ESTRATTO DA LEGGERE
____

Parliamo degli spot.
“Sì. Nel primo, sono seduto su una sedia e mi sto togliendo una scarpa, poi un calzino, un gesto semplice, apparentemente naturale che indica comunque un rivoltamento (il calzino) di una situazione ben precisa”.

Il secondo messaggio?
“Forse il più teatrale, ma nello stesso tempo il più diretto. Esco da un corpo di cavallo finto e dico: ‘Un cavallo che vale lo danno vincente, un uomo in coma lo danno per perso, io punto tutto sui risvegli’. E infine, nel terzo, un primissimo piano del mio bel faccione, prima a occhi chiusi e poi spalancatissimi, e la frase: ‘Pensavate che quest’uomo stesse dormendo, nooo…”.

Come è venuto a conoscenza della Casa dei risvegli?
“In modo del tutto naturale. Da più di dieci anni, ormai, nei miei spettacoli mi occupo del sociale e quindi anche del mentale, insistendo tantissimo sui concetti di memoria, coscienza e analisi della coscienza. Non è il progetto della Casa che è venuto da me, ma ci siamo incontrati in uno spazio mentale affine”.

E adesso, oltre a esserne un testimonial, frequenta ospedali e università tenendo lezioni sull’argomento.
“Non proprio. In questo mio girovagare fra teatri, ospedali e università, che metto volutamente insieme senza differenza, propongo un nuovo rapporto. Ne ho parlato anche a Bologna durante l’annuale Giornata dei risvegli per la ricerca sul coma, tra paziente, medico e parente.”.

Cosa sarebbe?
“E’ semplice. I medici, coloro che sono preposti a spiegare ai parenti o agli amici la gravità di una malattia, spesso utilizzano un linguaggio freddo, che sa di medichese. Insomma, si tratta di un metodo che non considera l’impreparazione di chi ascolta. L’amico, il parente, i secondi malati che nessuno però cura mai, hanno bisogno di una forma nuova di comunicazione, e negli ospedali è difficile trovare qualcuno in grado di farlo”.

Si prenota per una cattedra?
“Ma no. Le mie presenze, come quelle all’Università di Milano o all’ospedale Sant’Orsola di Bologna, sono in veste di raccontatore. Io narro le mie esperienze per sensibilizzare la gente e farla entrare, con la fantasia, nelle stanze dell’accoglienza, le stesse della Casa dei risvegli”.

Le risulta facile scardinare alcune certezze, o incontra difficoltà?
“Da sei anni a oggi, ho intensificato i miei incontri nell’ambito del disagio, sto parlando di luoghi come manicomi, carceri, realtà oggettivamente chiuse al mondo esterno, ma paradossalmente non ancora incrostate, cioé non contaminate dai pregiudizi. Da una parte io come propositore di idee sulla comunicazione, dall’altra l’istituzione, che si crede infallibile: ne viene fuori una bella battaglia, mi creda”.

Qualche esempio.
“Due anni fa, durante un convegno, io parlo, espongo, comunico; a un tratto si alza un dottore e mi fa: ‘Vabbene, i metodi palliativi li trattiamo una seconda volta’. Ma scherziamo? In tutti i casi che mi sono capitati, anche amici in coma, ho potuto constatare che l’approccio alla guarigione non è solo nei numeri e nelle statistiche”.

____

Voci di dati memorizzate:
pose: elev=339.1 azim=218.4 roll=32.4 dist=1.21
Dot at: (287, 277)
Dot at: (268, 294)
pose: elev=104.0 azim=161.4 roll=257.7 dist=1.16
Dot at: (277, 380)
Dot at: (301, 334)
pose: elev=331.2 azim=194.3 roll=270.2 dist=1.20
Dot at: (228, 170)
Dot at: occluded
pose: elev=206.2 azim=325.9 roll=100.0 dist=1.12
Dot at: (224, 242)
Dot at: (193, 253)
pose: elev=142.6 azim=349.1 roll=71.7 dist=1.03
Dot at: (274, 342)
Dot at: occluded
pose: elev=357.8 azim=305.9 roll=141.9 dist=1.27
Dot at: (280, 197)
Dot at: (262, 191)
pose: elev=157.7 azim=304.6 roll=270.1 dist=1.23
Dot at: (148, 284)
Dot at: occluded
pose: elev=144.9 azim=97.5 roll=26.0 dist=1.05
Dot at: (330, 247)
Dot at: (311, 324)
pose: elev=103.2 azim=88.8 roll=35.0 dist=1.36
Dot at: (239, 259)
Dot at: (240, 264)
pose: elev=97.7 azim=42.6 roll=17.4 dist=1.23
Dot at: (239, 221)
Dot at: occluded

____

COMPITI DA SVOLGERE
[1] Secondo l'intervista, in quale ospedale di Bologna si è presentato in veste di raccontatore?
[2] Duplica dall'intervista tutto il passo che va da "Il secondo messaggio?" giù fino a "tenendo lezioni sull’argomento.".
I record non hanno alcun legame con il testo.

ELENCO DELLE RISPOSTE
[1] All'ospedale Sant'Orsola.

[2]
Il secondo messaggio?
“Forse il più teatrale, ma nello stesso tempo il più diretto. Esco da un corpo di cavallo finto e dico: ‘Un cavallo che vale lo danno vincente, un uomo in coma lo danno per perso, io punto tutto sui risvegli’. E infine, nel terzo, un primissimo piano del mio bel faccione, prima a occhi chiusi e poi spalancatissimi, e la frase: ‘Pensavate che quest’uomo stesse dormendo, nooo…”.

Come è venuto a conoscenza della Casa dei risvegli?
“In modo del tutto naturale. Da più di dieci anni, ormai, nei miei spettacoli mi occupo del sociale e quindi anche del mentale, insistendo tantissimo sui concetti di memoria, coscienza e analisi della coscienza. Non è il progetto della Casa che è venuto da me, ma ci siamo incontrati in uno spazio mentale affine”.

E adesso, oltre a esserne un testimonial, frequenta ospedali e università tenendo lezioni sull’argomento.